After about six hours I came to the road. It was
broad and flat and smooth, and to judge from the position of the
sun, ran from east to west. (Assuming, of course, that the sun set
in the west on this world.) I looked back and forth, shrugged, and
decided to take the road to the west. One direction seemed as good
as the other. I required neither food nor drink, only rest, and I
would walk until I encountered living creatures I could
question.
No sooner had the thought crossed my mind that I saw
a flicker of movement in the trees.
I gripped my staff and called my power. For a moment
nothing happened, and I waited. Something had been moving in the
trees, I was sure of it. A spirit? Or had something else come
here?
A moment later a creature came out from behind a pine
tree and walked towards me.
More precisely, it…skittered.
It looked like an enormous, man-sized praying mantis,
its carapace a shade of electric blue. Its forelegs ended in huge,
serrated blades the length of my arms, and its pincers jutted a
good four inches from its head. Its eyes were the size of my fists,
black and faceted and gleaming like polished stone, and I felt
their weight upon me. That carapace looked as hard and as tough as
steel, with black highlights upon the back and legs, and its middle
and back legs ended in claw-tipped, flexible fingers. This creature
could hold and wield weapons, assuming its massive blades did not
prove sufficient.
It was a physical creature, not a spirit. My Sight
told me that much, though I had never seen anything like it
before.
It moved towards me with steady, alien grace, and I
thought of a wolf creeping up behind oblivious prey.

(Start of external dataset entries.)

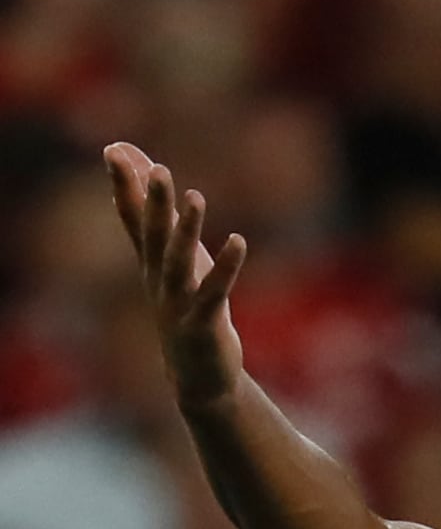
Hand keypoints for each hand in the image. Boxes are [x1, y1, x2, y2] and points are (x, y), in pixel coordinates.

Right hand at [103, 142, 249, 408]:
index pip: (133, 220)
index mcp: (151, 266)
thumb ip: (161, 228)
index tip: (114, 150)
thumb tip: (145, 181)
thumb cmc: (189, 313)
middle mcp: (158, 282)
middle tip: (158, 169)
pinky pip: (214, 292)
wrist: (198, 379)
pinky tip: (238, 240)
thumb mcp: (175, 268)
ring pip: (178, 262)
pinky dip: (226, 266)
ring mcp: (177, 305)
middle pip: (153, 236)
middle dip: (153, 202)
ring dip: (185, 230)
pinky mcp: (202, 325)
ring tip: (195, 196)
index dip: (124, 186)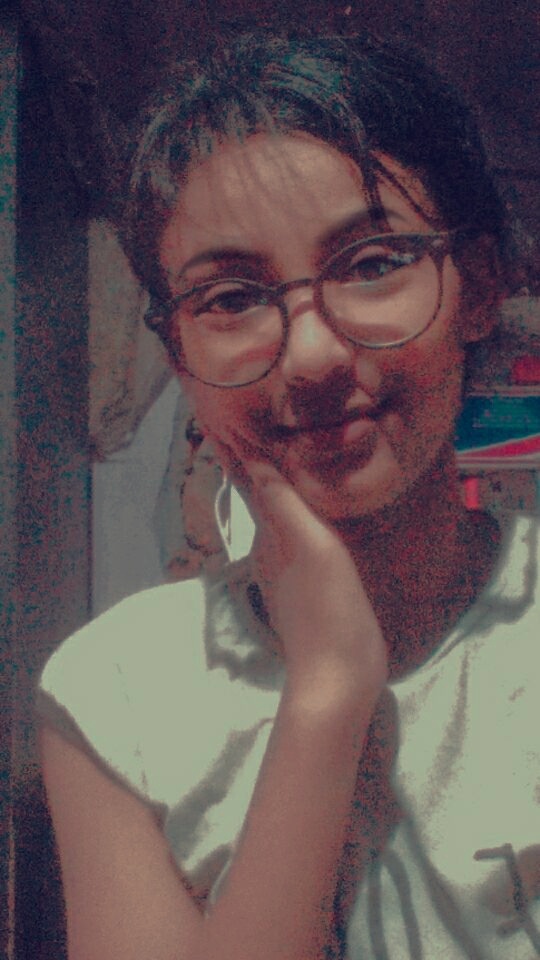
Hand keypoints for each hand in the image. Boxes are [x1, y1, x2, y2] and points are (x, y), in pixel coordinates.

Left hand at [216, 435, 386, 701]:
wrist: (338, 677)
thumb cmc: (327, 609)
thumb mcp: (310, 548)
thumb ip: (285, 505)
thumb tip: (254, 458)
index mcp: (269, 537)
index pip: (249, 485)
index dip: (240, 453)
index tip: (227, 418)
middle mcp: (272, 551)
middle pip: (259, 497)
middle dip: (254, 464)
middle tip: (255, 424)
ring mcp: (290, 572)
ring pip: (278, 517)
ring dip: (275, 487)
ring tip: (285, 456)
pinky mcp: (310, 588)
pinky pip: (298, 537)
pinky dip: (298, 513)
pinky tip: (312, 509)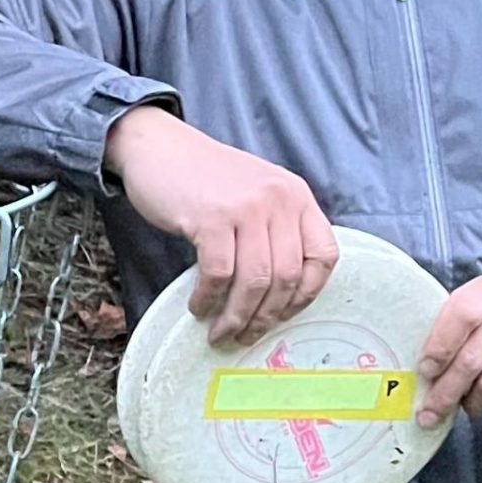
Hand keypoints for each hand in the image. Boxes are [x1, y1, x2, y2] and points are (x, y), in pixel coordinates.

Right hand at [105, 106, 339, 345]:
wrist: (158, 147)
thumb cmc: (204, 178)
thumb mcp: (256, 192)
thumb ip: (275, 229)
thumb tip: (277, 294)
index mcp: (297, 195)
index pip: (323, 256)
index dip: (306, 294)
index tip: (282, 314)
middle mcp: (279, 200)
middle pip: (286, 277)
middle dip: (265, 317)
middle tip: (244, 335)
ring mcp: (246, 207)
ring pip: (254, 281)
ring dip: (237, 316)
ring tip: (220, 331)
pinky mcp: (211, 217)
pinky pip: (218, 273)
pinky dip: (208, 298)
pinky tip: (198, 305)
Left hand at [414, 277, 481, 423]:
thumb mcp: (481, 306)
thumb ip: (454, 329)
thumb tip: (426, 374)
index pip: (460, 316)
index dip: (438, 347)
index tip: (425, 371)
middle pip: (472, 360)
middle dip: (446, 392)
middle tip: (431, 412)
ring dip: (474, 403)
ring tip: (468, 404)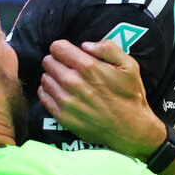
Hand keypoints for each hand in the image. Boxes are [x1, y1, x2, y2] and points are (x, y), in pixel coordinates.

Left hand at [38, 39, 165, 157]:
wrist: (130, 129)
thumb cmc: (130, 96)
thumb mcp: (129, 66)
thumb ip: (108, 48)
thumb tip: (86, 45)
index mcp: (88, 67)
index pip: (57, 48)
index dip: (63, 48)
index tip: (69, 54)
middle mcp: (73, 82)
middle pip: (48, 62)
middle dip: (57, 61)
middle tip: (68, 68)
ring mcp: (66, 100)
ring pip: (44, 78)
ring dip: (53, 77)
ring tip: (65, 82)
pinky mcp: (62, 116)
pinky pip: (43, 96)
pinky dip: (49, 92)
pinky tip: (61, 93)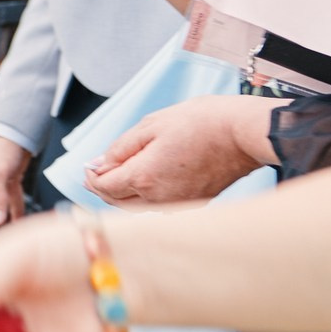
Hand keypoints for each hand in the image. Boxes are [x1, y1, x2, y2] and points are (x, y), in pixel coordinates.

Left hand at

I pointed my staff, the sigils flaring brighter.
“Hold, if you can understand me. I can defend myself.”
The creature went utterly motionless in a way that a
mammal could not. The head tilted to the side, and the antennae
over its eyes waved with languid motions. Its mandibles twitched,
and a horrible metallic sound came from its pincers.
It took me a moment to realize that the creature was
speaking.
“Latin,” it said in that hideous voice. “You are
speaking Latin. That tongue is known to this one.”
“Who are you?” I said.
“Query: you will identify yourself,” said the giant
mantis.
“You first,” I said.
“Query: you will identify yourself,” said the
creature.
“I suggest you name yourself first,” I said, pointing
my staff at it as I called more fire to me.
The creature’s antennae twitched several times, and
it seemed to come to a decision. “This one is a warrior drone in
the Ninth Storm Legion of the Dominion of the High Lords, before
whom all creation shall bow. Query: you will identify
yourself.”
“I have forgotten my name,” I said, “but you may call
me Antenora, if you wish.”
The mantis considered this for a moment. “Conclusion:
this statement is irrational.”
“Probably. I do not care,” I said. “What business
does the Ninth Storm Legion of the Dominion of the High Lords have
with me?” I had heard none of those names before. The Romans in
ancient days had used legions, of course, but I doubted the strange
creature was a soldier of the Empire of the Romans.